Abstract
Unconventional hydrocarbon resources from low-permeability formation, i.e., tight sands and shales, are currently received great attention because of their potential to supply the entire world with sufficient energy for the decades to come. In the past few years, as a result of industry-wide R&D effort, progresses are being made towards commercial development of gas and oil from such unconventional resources. However, studies, understandings, and effective technologies needed for development of unconventional reservoirs are far behind the industry needs.

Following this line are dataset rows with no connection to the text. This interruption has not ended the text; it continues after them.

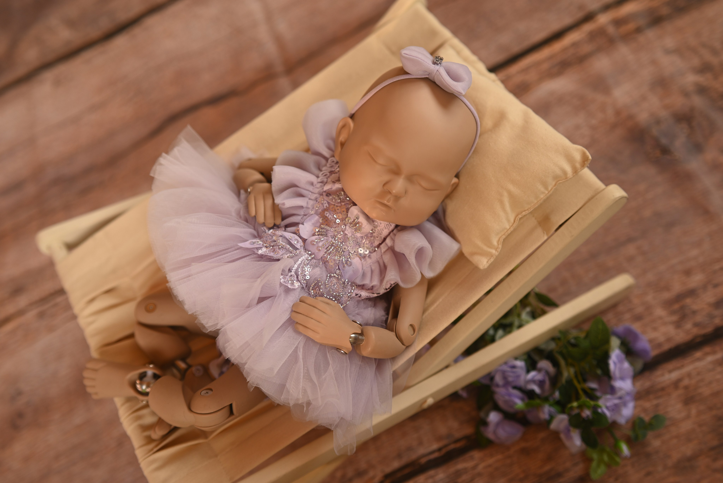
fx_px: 703
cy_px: 242
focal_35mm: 35
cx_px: 362
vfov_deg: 37.9
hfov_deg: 54.4
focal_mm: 35
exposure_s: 1/125
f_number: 2.2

Unconventional reservoir dynamics is characterized by highly nonlinear behavior of multiphase flow in extremely low- permeability rock, coupled by many co-existing, processes, e.g., non-Darcy flow and rock-fluid interaction within tiny pores or micro-fractures. Quantitative characterization of unconventional reservoirs has been a significant scientific challenge currently. Because of complicated flow behavior, strong interaction between fluid and rock as well as multi-scaled heterogeneity, the traditional Darcy-law-and-REV-based model may not be applicable for describing flow phenomena in unconventional reservoirs. In this paper, we will discuss a general mathematical model proposed for unconventional reservoir simulation. We will present a unified framework model to incorporate various nonlinear flow and transport processes using a multi-domain, multi-continuum concept to handle multi-scaled heterogeneity of unconventional formation. Specifically, we will use extended or modified Darcy law to include the following processes: (1) non-Darcy flow with inertial effects; (2) non-Newtonian behavior (i.e., threshold pressure gradient for flow to occur); (3) adsorption and other reaction effect; and (4) rock deformation. The proposed modeling methodology has been implemented into a general reservoir simulator and will be demonstrated for its application in analyzing well tests in fractured vuggy reservoirs, non-Darcy flow, and non-Newtonian flow in porous and fractured reservoirs.